■ PAGE EXCERPT:
——

# McNeill man prepares for Afghanistan battle



## GAP (23 Mar 2007)

McNeill man prepares for Afghanistan battle 
By Teresa Bird Gazette staff Mar 22 2007 
Article Link

PORT McNEILL – Warrant Officer John Beddows spent a year trying to talk himself out of going to Afghanistan, but the death of a comrade inspired him to sign up. 

Beddows is an engineer for B.C. Timber Sales at the Ministry of Forests office in Port McNeill, where he has worked since 1994. But he is also a reservist with the 5th Field Regiment Royal Canadian Artillery in Nanaimo. He has served as a reservist since 1999, but also served with the regular armed forces for 12 years with the Royal Canadian Horse Artillery. 

“There have been frequent calls for reservists for Bosnia and all over the world, but I didn’t have the opportunity to go,” says Beddows, who served in Cyprus during his regular service. “About two years ago they started asking for reservists to go to Afghanistan and some members of my regiment went.” 

But one of them didn’t come back. Last year, Bombardier Miles Mansell was killed in Afghanistan. 

“I had already submitted my name to go on tour but it wasn’t coming together well,” says Beddows. “Then last fall the call came again for reservists and this time they guaranteed deployment. I had spent a year trying to talk myself out of it, but when the call came for 500 reservists I thought about it, talked it over with my wife and decided to go. Miles’ death sort of inspired me and watching others from the regiment go, I thought this is the time for me.” 

But Beddows says it really comes down to more than that. 

“The most compelling reason I’m going is I feel that we as Canadians have made a promise to Afghanistan to help them in a very dark time. I believe in that mission. I believe we are doing a good job with NATO.” 

At the end of this month, Beddows will head to the Canadian Forces Base at Shilo, Manitoba for training. In February 2008 he will be deployed to Kandahar, Afghanistan for a six-month tour. 

Beddows believes his part in the fighting is important to the future of Afghanistan. 
More on link


----------



## mckee19 (24 Mar 2007)

sounds like a stand up guy, wish him the best of luck

stay safe brother


----------

——

Human keypoint data

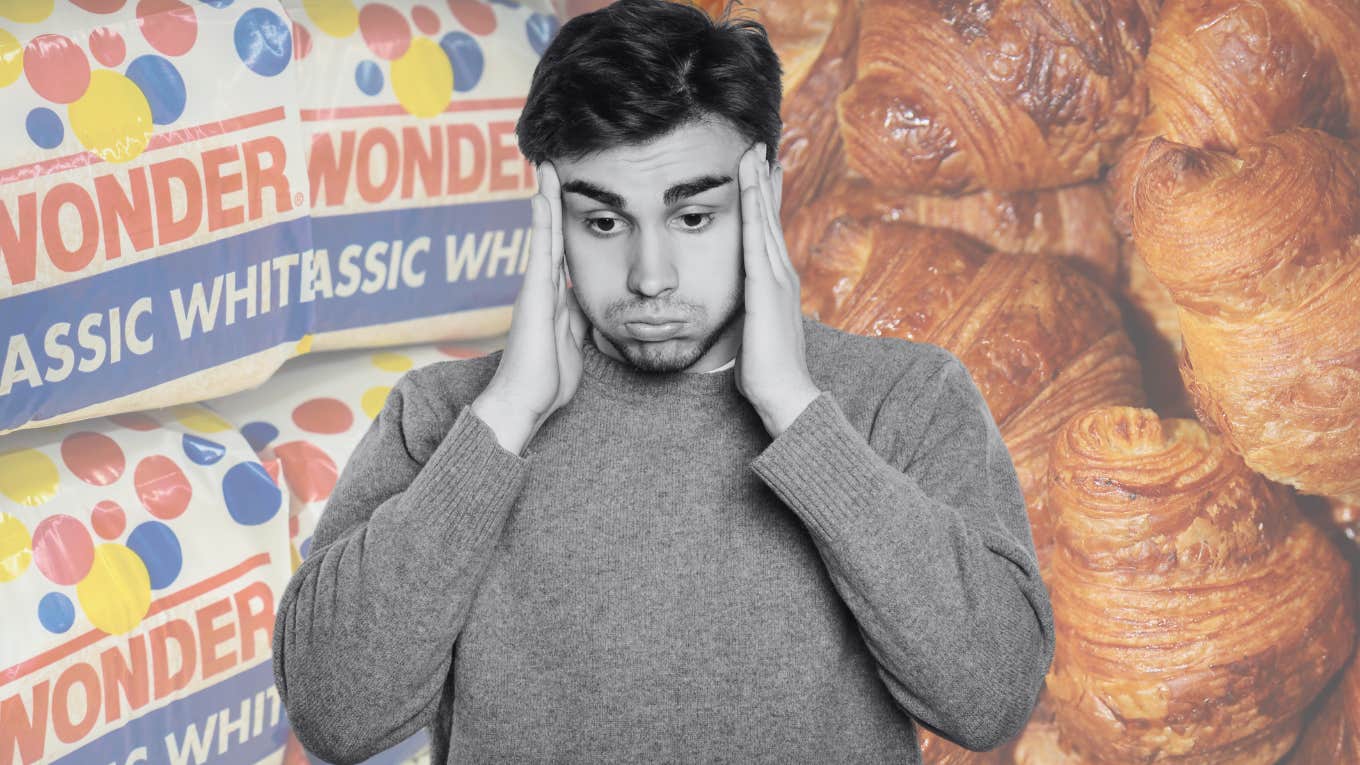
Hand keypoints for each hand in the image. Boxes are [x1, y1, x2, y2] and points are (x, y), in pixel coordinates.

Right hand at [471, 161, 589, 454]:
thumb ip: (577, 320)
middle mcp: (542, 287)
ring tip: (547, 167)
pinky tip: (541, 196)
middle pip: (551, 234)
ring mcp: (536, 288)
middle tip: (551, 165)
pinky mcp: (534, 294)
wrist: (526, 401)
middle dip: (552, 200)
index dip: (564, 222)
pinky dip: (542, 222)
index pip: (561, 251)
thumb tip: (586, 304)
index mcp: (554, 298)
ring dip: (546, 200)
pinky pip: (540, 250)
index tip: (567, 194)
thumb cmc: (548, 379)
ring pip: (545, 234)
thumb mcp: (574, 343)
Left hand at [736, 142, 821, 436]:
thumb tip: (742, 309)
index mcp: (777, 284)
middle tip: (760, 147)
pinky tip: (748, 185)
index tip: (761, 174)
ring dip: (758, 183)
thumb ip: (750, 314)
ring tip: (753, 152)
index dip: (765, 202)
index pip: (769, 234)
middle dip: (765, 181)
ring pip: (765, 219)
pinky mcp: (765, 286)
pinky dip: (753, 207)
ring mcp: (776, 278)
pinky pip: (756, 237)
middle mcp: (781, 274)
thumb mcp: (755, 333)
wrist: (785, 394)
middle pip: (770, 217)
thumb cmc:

——

■ PROBLEM A:
In the forum thread, what regiment does John Beddows serve with as a reservist?
■ PROBLEM B:
Reproduce the passage of the forum thread between "At the end of" and "a six-month tour.", inclusive.

■ RESPONSE A:
The 5th Field Regiment Royal Canadian Artillery in Nanaimo.

■ RESPONSE B:
At the end of this month, Beddows will head to the Canadian Forces Base at Shilo, Manitoba for training. In February 2008 he will be deployed to Kandahar, Afghanistan for a six-month tour.